**TEXT SHOWN:**
This week, we reviewed another delayed departure that wasn’t caused by weather, mechanical failure, or crew availability.
No. It was caused by assumptions.
Dispatch expected one route. The crew planned another. Compliance had a third set of constraints. Everyone did their part, but the parts did not align early enough.
So we introduced a simple pre-flight briefing across all three streams to capture the destination, constraints, success criteria, and “what changes if…” scenarios.
Nothing fancy. Just shared clarity before the work starts.
Translation: If business goals, constraints, and non-negotiables aren’t aligned upfront, engineering will build the wrong thing very efficiently.
The quiet failure mode: “We shipped it… but it’s not right”
Most delivery issues aren’t caused by a lack of effort. On the contrary, everyone is often trying to do their part, play for the team, and move the work forward.
They happen when the context is fragmented:
Business knows what they want now and communicates the immediate need clearly.
Engineering sees the ticket and optimises for delivering what has been requested as quickly and cleanly as possible.
Quality assurance, security, or compliance joins when the work is done to ensure there are no issues.

**Records from a data source:**
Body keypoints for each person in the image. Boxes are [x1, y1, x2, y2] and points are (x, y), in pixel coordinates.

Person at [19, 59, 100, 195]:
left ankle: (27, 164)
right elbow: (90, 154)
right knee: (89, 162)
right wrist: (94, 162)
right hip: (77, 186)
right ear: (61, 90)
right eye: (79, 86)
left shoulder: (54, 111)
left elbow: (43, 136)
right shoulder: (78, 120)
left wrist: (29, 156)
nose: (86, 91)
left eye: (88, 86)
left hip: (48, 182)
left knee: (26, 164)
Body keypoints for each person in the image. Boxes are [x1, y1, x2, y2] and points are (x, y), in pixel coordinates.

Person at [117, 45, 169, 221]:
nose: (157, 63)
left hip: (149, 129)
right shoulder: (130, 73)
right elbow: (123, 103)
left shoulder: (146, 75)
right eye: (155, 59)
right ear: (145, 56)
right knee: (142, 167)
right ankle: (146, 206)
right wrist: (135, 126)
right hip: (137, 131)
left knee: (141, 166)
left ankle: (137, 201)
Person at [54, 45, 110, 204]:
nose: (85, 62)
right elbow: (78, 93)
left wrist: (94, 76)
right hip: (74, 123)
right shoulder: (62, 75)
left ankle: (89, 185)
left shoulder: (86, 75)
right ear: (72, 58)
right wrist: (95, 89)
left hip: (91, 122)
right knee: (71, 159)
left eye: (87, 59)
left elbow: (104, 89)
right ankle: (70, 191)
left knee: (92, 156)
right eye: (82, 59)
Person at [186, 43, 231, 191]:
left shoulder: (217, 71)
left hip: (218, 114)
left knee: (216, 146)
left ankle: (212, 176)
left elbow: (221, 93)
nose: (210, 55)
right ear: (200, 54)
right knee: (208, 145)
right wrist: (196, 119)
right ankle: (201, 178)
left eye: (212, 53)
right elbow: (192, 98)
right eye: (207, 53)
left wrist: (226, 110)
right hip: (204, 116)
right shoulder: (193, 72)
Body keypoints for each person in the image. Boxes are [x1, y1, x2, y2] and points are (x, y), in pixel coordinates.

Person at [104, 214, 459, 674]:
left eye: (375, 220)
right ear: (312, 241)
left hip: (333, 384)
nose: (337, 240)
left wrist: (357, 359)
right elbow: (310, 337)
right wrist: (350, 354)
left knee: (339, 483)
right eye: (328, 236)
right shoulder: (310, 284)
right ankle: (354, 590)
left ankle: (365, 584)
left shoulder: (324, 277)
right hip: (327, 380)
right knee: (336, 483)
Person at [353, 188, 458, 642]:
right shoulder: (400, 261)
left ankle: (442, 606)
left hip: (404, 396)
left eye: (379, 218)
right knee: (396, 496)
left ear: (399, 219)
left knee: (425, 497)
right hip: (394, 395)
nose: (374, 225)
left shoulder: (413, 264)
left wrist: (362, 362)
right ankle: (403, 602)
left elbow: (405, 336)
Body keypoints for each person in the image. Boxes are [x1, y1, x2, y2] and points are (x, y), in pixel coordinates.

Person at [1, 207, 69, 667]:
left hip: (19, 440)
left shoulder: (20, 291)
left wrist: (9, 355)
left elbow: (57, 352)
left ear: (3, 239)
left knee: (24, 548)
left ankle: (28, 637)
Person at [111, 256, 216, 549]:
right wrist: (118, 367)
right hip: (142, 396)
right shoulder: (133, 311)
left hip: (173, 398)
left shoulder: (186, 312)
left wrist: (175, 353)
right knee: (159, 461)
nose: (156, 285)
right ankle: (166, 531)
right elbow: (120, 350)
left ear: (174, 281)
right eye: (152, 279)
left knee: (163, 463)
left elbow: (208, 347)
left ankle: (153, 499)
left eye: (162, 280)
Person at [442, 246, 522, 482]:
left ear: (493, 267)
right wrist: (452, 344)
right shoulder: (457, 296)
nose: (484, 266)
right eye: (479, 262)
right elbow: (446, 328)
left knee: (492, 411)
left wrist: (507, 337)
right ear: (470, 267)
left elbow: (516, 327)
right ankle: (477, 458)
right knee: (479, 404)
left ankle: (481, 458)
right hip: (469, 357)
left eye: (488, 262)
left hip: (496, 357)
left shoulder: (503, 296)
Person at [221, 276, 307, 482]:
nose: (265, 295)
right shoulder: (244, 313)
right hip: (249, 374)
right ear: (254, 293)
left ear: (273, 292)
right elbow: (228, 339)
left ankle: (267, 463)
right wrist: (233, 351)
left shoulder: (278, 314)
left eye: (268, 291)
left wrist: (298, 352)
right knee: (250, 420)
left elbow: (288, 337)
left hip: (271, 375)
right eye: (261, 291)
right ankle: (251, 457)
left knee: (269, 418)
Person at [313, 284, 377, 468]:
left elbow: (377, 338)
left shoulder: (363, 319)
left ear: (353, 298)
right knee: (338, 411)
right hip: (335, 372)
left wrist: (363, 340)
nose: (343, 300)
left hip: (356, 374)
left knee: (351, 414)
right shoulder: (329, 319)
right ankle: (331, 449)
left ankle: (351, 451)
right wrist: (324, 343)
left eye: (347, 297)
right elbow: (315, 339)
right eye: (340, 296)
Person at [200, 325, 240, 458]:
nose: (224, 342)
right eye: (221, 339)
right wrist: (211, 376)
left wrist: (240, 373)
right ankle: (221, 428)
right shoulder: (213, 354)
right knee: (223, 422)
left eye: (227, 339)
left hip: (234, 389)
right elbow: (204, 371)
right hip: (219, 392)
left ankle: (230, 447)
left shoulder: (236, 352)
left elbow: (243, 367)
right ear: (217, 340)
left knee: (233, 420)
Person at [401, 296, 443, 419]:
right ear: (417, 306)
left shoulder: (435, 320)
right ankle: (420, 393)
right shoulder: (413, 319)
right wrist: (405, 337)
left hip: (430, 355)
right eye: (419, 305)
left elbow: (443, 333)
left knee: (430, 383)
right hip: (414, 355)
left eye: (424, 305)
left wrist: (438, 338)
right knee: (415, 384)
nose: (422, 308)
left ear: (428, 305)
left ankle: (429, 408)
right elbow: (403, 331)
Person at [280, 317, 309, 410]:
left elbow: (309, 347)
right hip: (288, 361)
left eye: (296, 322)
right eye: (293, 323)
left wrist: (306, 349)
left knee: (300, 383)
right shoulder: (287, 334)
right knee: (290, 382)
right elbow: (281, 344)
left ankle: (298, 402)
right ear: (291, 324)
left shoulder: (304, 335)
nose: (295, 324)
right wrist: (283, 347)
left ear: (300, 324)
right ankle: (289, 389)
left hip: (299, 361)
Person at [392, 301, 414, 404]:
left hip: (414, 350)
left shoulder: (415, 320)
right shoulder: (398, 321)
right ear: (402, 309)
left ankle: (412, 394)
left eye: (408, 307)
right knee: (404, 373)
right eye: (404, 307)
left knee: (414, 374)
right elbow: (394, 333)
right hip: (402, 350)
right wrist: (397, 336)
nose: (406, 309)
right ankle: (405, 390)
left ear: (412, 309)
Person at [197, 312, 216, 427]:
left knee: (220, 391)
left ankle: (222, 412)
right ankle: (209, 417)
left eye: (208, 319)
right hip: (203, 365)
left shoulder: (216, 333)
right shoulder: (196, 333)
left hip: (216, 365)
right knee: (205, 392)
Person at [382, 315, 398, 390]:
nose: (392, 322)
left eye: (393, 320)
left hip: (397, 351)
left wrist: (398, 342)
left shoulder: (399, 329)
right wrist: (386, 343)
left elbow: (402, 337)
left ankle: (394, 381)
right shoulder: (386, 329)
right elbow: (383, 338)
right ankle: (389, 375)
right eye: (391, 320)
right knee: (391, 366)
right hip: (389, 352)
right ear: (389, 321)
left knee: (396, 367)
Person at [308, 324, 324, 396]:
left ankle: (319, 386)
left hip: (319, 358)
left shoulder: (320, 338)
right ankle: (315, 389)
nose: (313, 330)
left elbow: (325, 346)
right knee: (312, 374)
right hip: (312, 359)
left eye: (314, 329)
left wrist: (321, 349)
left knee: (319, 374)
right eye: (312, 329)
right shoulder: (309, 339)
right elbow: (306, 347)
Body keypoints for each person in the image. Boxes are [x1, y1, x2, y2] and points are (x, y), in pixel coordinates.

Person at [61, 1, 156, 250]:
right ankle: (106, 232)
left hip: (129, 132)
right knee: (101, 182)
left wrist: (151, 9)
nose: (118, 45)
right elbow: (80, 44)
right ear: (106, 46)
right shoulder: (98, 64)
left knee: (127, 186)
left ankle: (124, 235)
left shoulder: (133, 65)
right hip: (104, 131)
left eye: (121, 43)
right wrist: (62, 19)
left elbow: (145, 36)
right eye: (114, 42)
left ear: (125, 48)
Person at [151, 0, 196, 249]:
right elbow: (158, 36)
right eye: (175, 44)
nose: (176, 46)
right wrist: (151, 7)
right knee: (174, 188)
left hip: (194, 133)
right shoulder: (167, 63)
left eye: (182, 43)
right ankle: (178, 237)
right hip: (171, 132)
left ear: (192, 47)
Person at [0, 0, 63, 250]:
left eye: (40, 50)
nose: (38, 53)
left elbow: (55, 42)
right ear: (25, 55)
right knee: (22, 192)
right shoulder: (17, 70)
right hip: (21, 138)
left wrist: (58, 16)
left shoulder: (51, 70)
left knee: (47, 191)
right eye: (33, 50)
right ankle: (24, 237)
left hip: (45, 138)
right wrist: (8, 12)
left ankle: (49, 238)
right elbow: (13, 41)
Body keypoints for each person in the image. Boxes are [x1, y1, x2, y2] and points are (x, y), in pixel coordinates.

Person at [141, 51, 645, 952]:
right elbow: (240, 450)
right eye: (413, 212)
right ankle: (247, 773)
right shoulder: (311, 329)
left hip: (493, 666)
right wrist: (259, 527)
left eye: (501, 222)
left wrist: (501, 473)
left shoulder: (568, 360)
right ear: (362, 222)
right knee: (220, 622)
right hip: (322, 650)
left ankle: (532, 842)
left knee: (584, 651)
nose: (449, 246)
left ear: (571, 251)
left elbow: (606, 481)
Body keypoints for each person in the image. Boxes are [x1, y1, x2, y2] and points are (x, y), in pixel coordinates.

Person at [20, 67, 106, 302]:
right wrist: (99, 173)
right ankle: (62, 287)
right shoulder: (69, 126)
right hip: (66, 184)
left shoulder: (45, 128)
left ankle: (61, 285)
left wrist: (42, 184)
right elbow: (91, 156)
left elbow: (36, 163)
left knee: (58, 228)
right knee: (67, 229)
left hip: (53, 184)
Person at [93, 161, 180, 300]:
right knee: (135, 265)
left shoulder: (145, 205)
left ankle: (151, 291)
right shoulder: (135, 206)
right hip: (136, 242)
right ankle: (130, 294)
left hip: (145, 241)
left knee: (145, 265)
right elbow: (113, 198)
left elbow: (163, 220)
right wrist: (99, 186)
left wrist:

**REQUIRED TASKS:**
1. In the text about the delayed departure, what four things was the new pre-flight briefing meant to capture?
2. Write the next part of the text about the delayed departure, starting after its final sentence.

**ANSWERS BY ITEM:**
1. The destination, constraints, success criteria, and "what changes if…" scenarios.

2.
On the surface, everything may look fine. There may not be a visibly broken feature. But underneath, the damage often looks like this:
The feature works today… but fights the platform tomorrow
Implementation choices harden too early because the future direction was never shared. Later requirements are then forced onto technical foundations that were never designed to support them.
Late surprises appear after go-live because constraints arrived late. These are often solved under pressure with less-than-ideal decisions, creating delays, operational friction, and a more fragile system over time.
Rework becomes normal. QA feedback arrives late. Timelines drift. The system quietly accumulates complexity through small patches, exceptions, and workarounds. Hundreds of small paper cuts are left behind and over time they compound.
That is how legacy systems are born.
Not through one dramatic failure, but through small misalignments that compound until delivery slows, confidence drops, and every new change feels harder than it should.
That is the real cost: not one big failure, but death by a thousand paper cuts.
This is a hard pill to swallow in regulated environments (financial services included), where delivery success is not just “did it work”, but:
Can we explain what we built, why we built it, and how it aligns with the business case?
Can we prove controls and approvals were followed?
Can we operate it safely under real-world pressure?
Can we ensure delivery teams were not blocked by avoidable technical friction?
Alignment isn’t just “this feature”
Here’s the simple principle:
Alignment isn’t just agreeing on the next waypoint. It’s agreeing on the destination.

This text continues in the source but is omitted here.